After stocking the cupboards we decided to take a quick trip to Cabo da Roca, the headland that is the most westerly point in mainland Europe. We approached along busy roads and drove into the carpark only to drive out again, narrowly avoiding the hordes of tourists. We parked for a cuppa on a layby to the side of the road and watched coaches arriving and leaving with great regularity. It’s obviously a popular day out from Lisbon. The Romans believed that this was the end of the world.
Although we’d fancied the walking from Cabo da Roca, we didn’t fancy the company of the tourists so we pushed on further south to Cabo Espichel. Another headland but much quieter this time although it seems to have more going for it than just geography. The church of Nossa Senhora do Cabo has been a place of pilgrimage and still has the dormitories for pilgrims lining the approach, although they are now boarded up. There is also a chapel lined with Azulejos – the blue and while tiles that Portugal is famous for – depicting the story behind the dedication of the church, although it was locked when we were there and we had to peer through the bars on the door.

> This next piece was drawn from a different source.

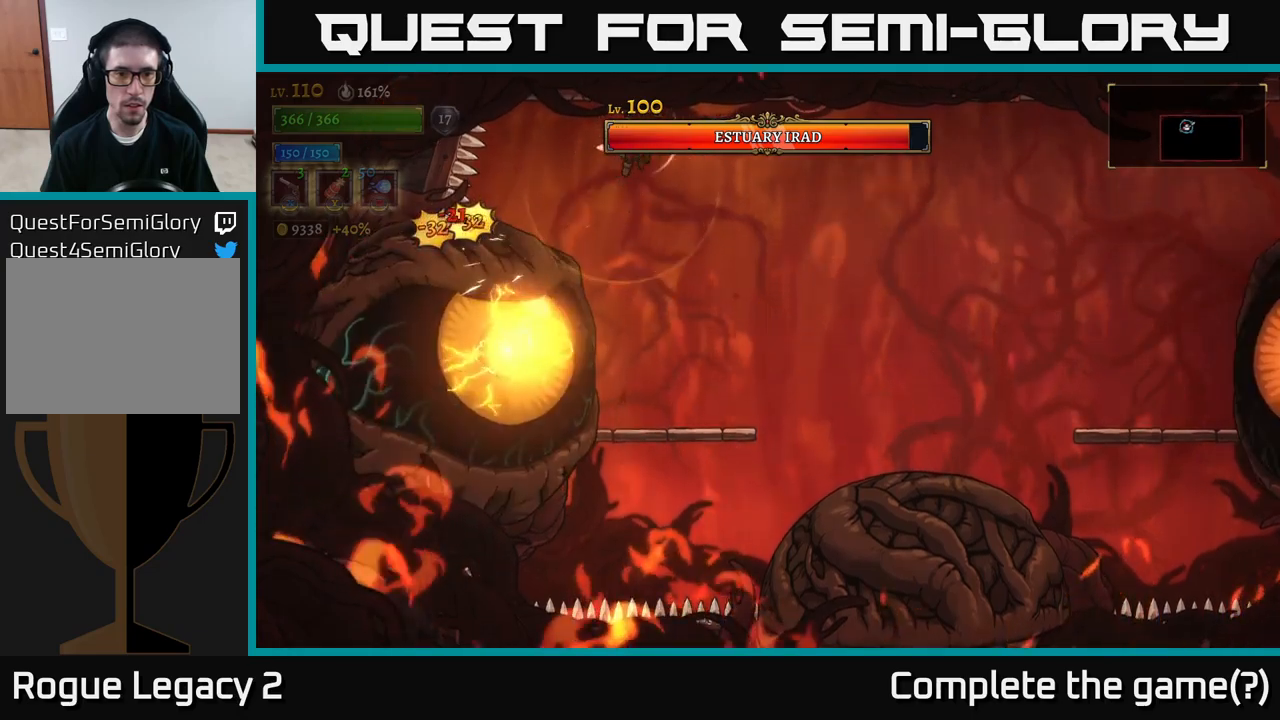
{"buttons": ["L1"], "left_stick": "center", "right_stick": "center", "events": [[33, "L1", "up"], [100, "left_stick", "center"], [167, "left_stick", "left"], [317, "left_stick", "center"], [500, "L1", "down"]]}
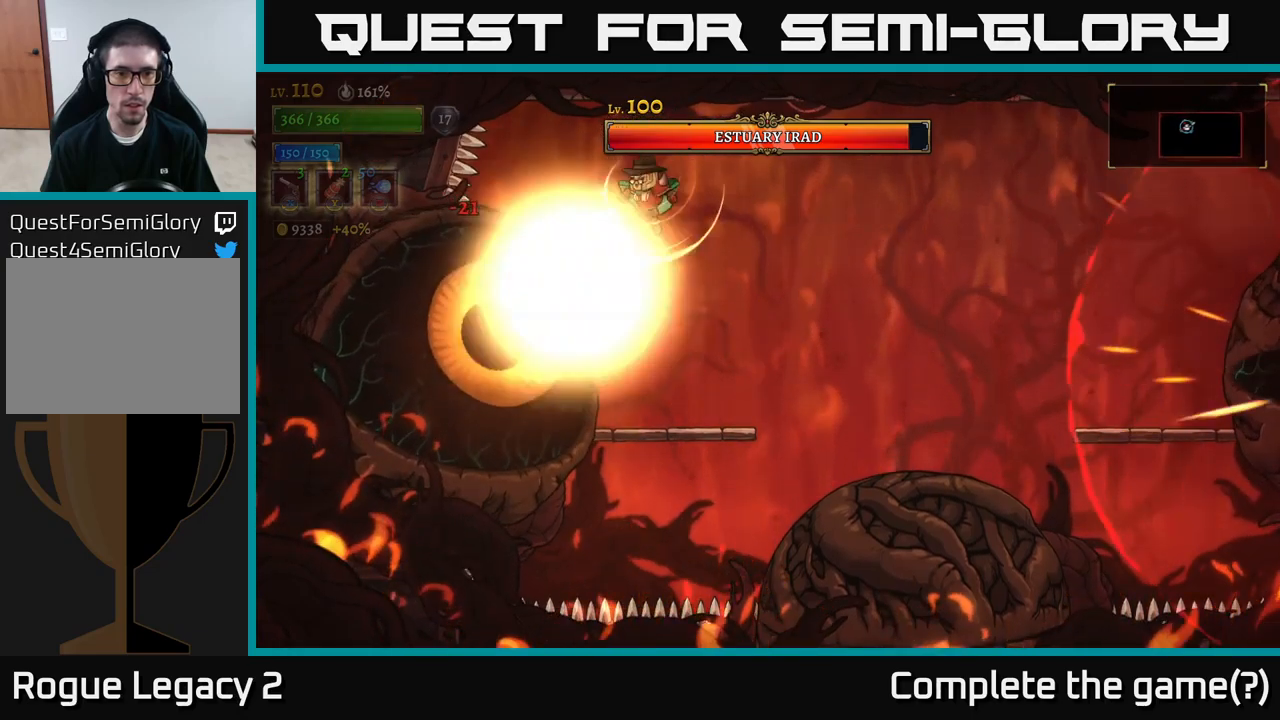
{"buttons": [], "left_stick": "down-left", "right_stick": "center", "events": [[67, "left_stick", "right"], [183, "L1", "up"], [233, "left_stick", "down-left"], [283, "B", "down"], [417, "B", "up"]]}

The skies were a deep grey by now and rain was threatening. We decided not to venture too far from Bertie and sure enough the rain began to descend heavily almost straight away. We watched as the car park in front of us turned into a small pond and water ran in rivulets down Bertie’s sides and then down the carpark eroding channels in the clay. It was an afternoon for a bit of TV and web surfing.
The following day the rain had passed and we went for a walk around the headland, following a marked route to the south, passing the lighthouse and taking us to a ruined 17th century (we think) fort where a rusted pillar would have once held a warning beacon.
From the fort we cut across the headland, passing half built villas, maybe from the 80s which were now derelict. Building materials were scattered around and Paul identified a few asbestos tiles – nice.
On the north side of the headland we joined another marked route that followed the northern coast to the Pedra da Mua – the footsteps of the dinosaurs. The coast here is made of many layers of sedimentary rocks and several steps of dinosaur footprints have been found. The only ones we could make out were those that tracked up the cliff opposite the viewpoint, although there are others we couldn’t find them and I would recommend looking on the internet for some pointers before going rather than afterwards! These footprints form part of the legend of the area with stories that the Virgin Mary rode a giant mule out of the sea and up to the headland.
At the end of the walk we investigated another building, this was part of the water supply and laundry area for the church and pilgrim buildings and an aqueduct can be seen near the road that leads to the headland.
Because of the previous day’s rain the walk had been extremely muddy, we both felt a couple of inches taller with the amount of claggy sediment that was clinging to the bottom of our boots. Despite our best endeavours this mud got everywhere.